"feathered, warm-blooded vertebrate animal of the class Aves," Old English bird, rare collateral form of bridd, originally "young bird, nestling" (the usual Old English for "bird" being fugol, for which see fowl (n.)), which is of uncertain origin with no cognates in any other Germanic language. The suggestion that it is related by umlaut to brood and breed is rejected by OED as "quite inadmissible." Metathesis of -r- and -i- was complete 15c. (compare wright).
Despite its early attestation, bridd is not necessarily the oldest form of bird. It is usually assumed that -ir- from -ri- arose by metathesis, but here, too, the Middle English form may go back to an ancient period. [Liberman]
Still up to c. 1400 it was often used in the specific sense "the young of a bird, fledgling, nestling, chick," and of the young of other animals (bees, fish, snakes) and human children.
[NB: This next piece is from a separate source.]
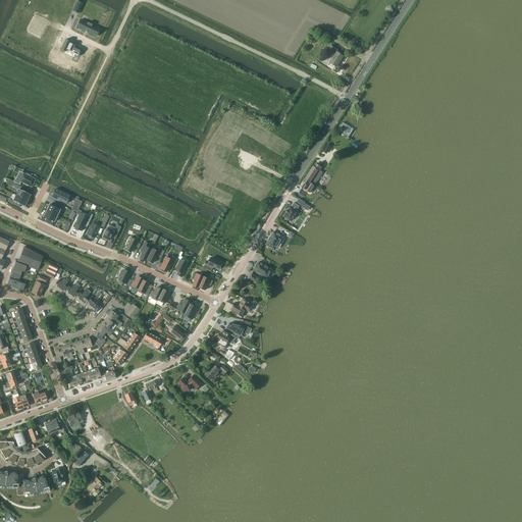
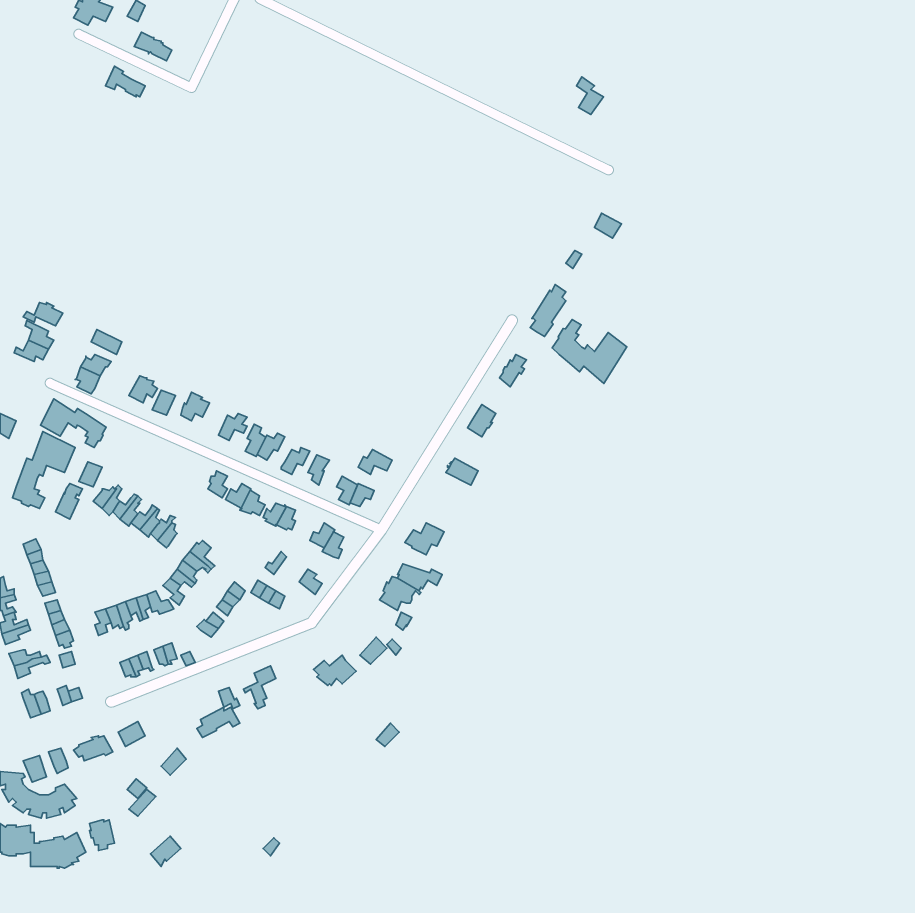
building: none -> [552,319,627,384]
building: none -> [41,399,106,447]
The proper designation of the feathered creation is in E. fowl, which in course of time was specially applied to the gallinaceous tribe as the most important kind of bird for domestic use, and it was perhaps this appropriation of the word which led to the adoption of the name of the young animal as the general designation of the race. [Hensleigh Wedgwood, "A Dictionary of English Etymology," 1859]
Figurative sense of "secret source of information" is from 1540s. Meaning "man, fellow, person" is from 1799. Bird-watching attested from 1897. Bird's-eye view "the view as seen from above, as if by a bird in flight," is from 1762. For the birds recorded from 1944, supposedly in allusion to birds eating from droppings of horses and cattle. The bird-spider (1800) of the American tropics is a large sort of tarantula that can capture and kill small birds.
A byrde yn honde ys better than three yn the wode. [c. 1530]
The form with bush is attested by 1630s.